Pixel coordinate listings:
------

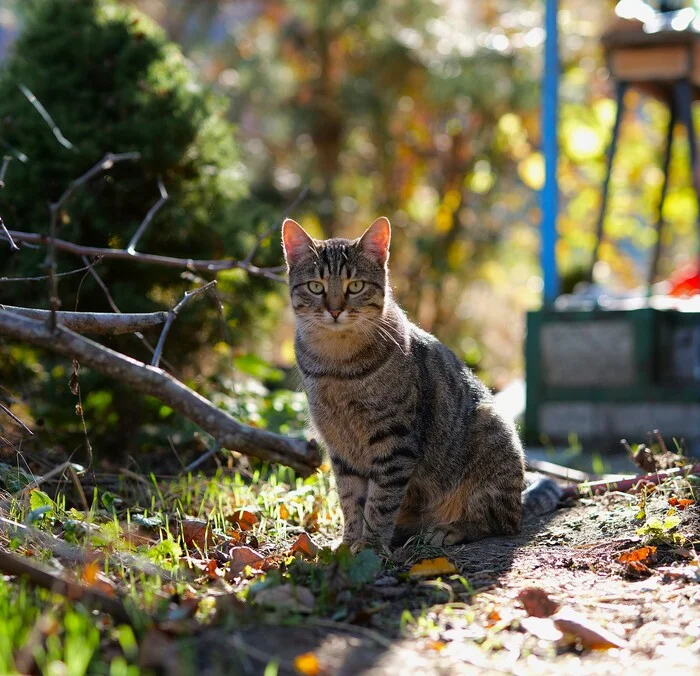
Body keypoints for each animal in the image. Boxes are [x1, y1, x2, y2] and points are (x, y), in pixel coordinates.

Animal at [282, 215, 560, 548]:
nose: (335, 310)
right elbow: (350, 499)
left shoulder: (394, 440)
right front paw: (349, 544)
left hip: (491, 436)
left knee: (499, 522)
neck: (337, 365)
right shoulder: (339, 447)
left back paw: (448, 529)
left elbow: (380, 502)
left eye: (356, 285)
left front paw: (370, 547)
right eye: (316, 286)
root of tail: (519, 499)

------

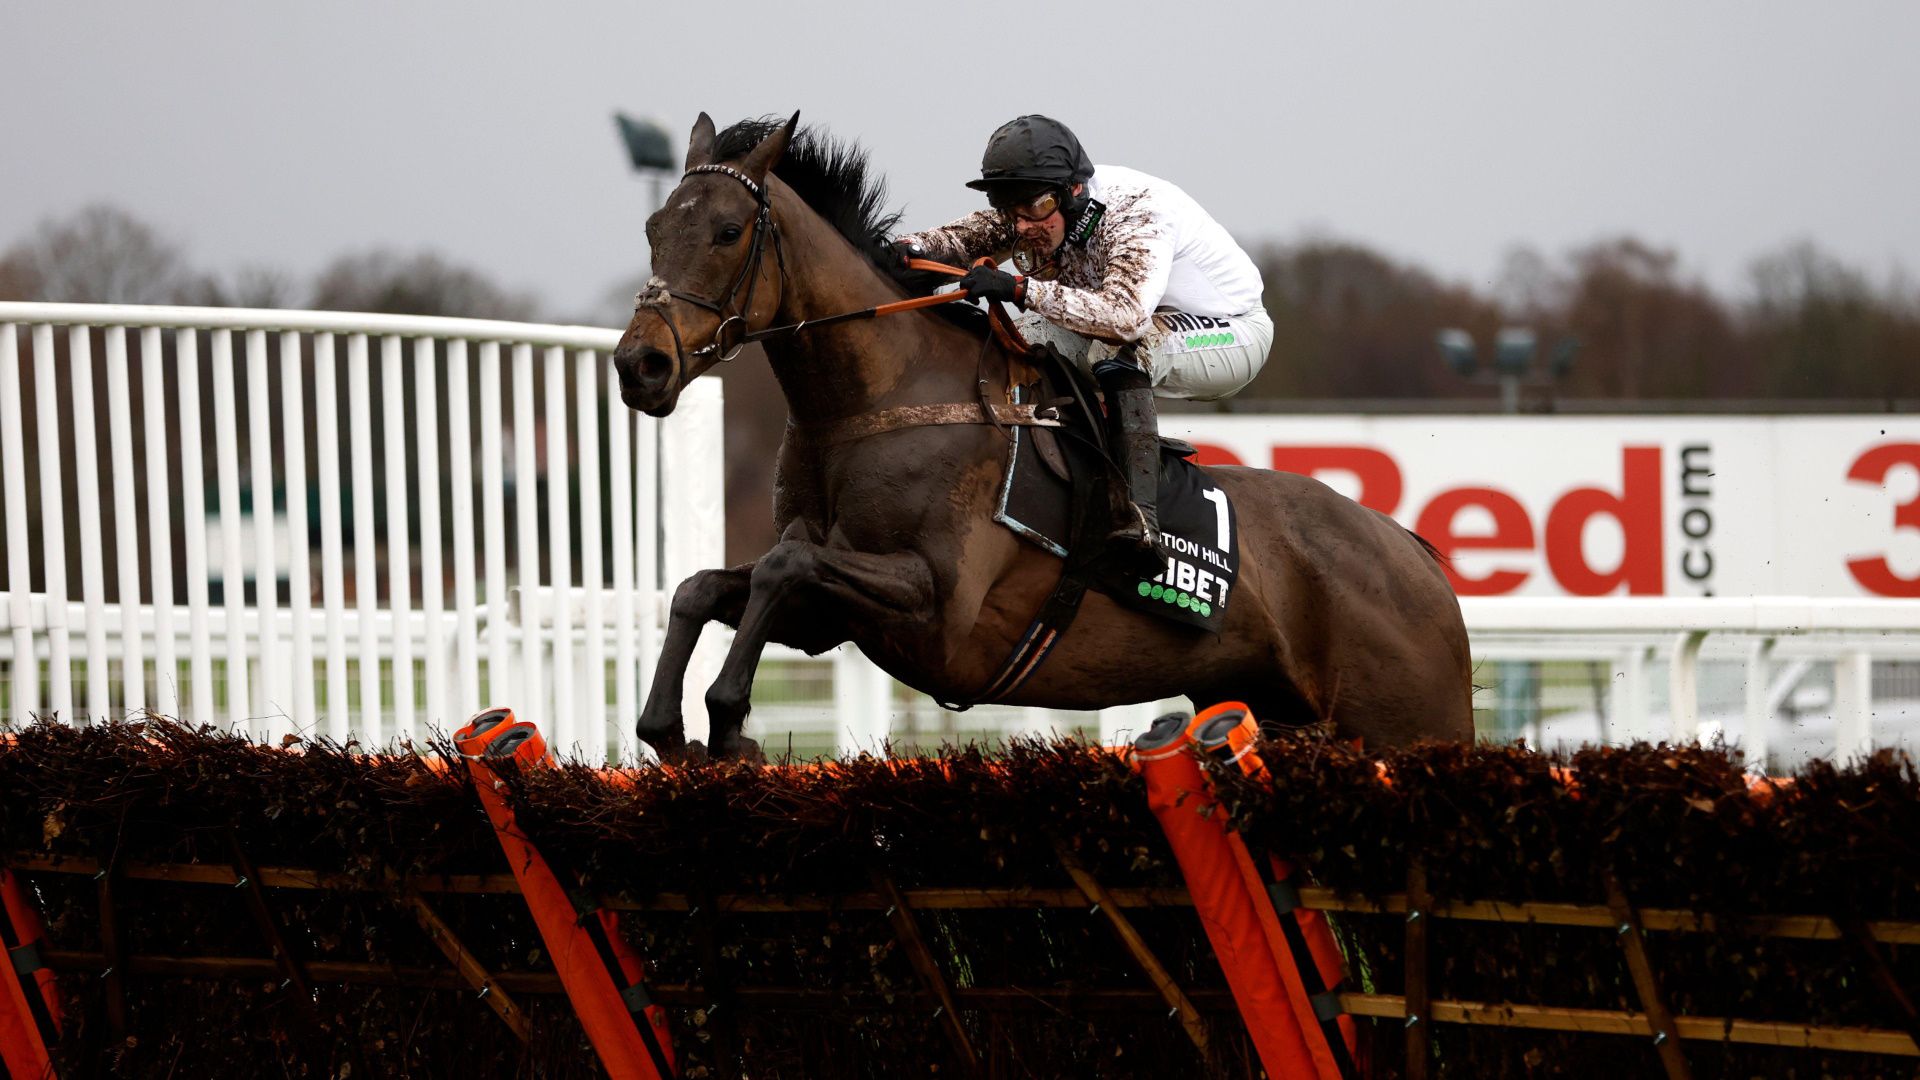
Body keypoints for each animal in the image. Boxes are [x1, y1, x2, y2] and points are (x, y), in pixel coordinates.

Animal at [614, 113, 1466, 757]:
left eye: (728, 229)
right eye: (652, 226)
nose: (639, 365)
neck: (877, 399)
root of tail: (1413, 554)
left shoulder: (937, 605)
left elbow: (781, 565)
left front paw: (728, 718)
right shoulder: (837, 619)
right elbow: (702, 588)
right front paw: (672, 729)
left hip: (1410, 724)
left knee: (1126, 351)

------

In the data above, which lines lie between the line with "right elbow: (350, 499)" and the line with "root of tail: (519, 499)", inclusive? Print those lines exactly and nothing else.

*Written response*
right elbow: (350, 499)
left shoulder: (394, 440)
right front paw: (349, 544)
left hip: (491, 436)
left knee: (499, 522)
neck: (337, 365)
right shoulder: (339, 447)
left back paw: (448, 529)
left elbow: (380, 502)
left eye: (356, 285)
left front paw: (370, 547)
right eye: (316, 286)
root of tail: (519, 499)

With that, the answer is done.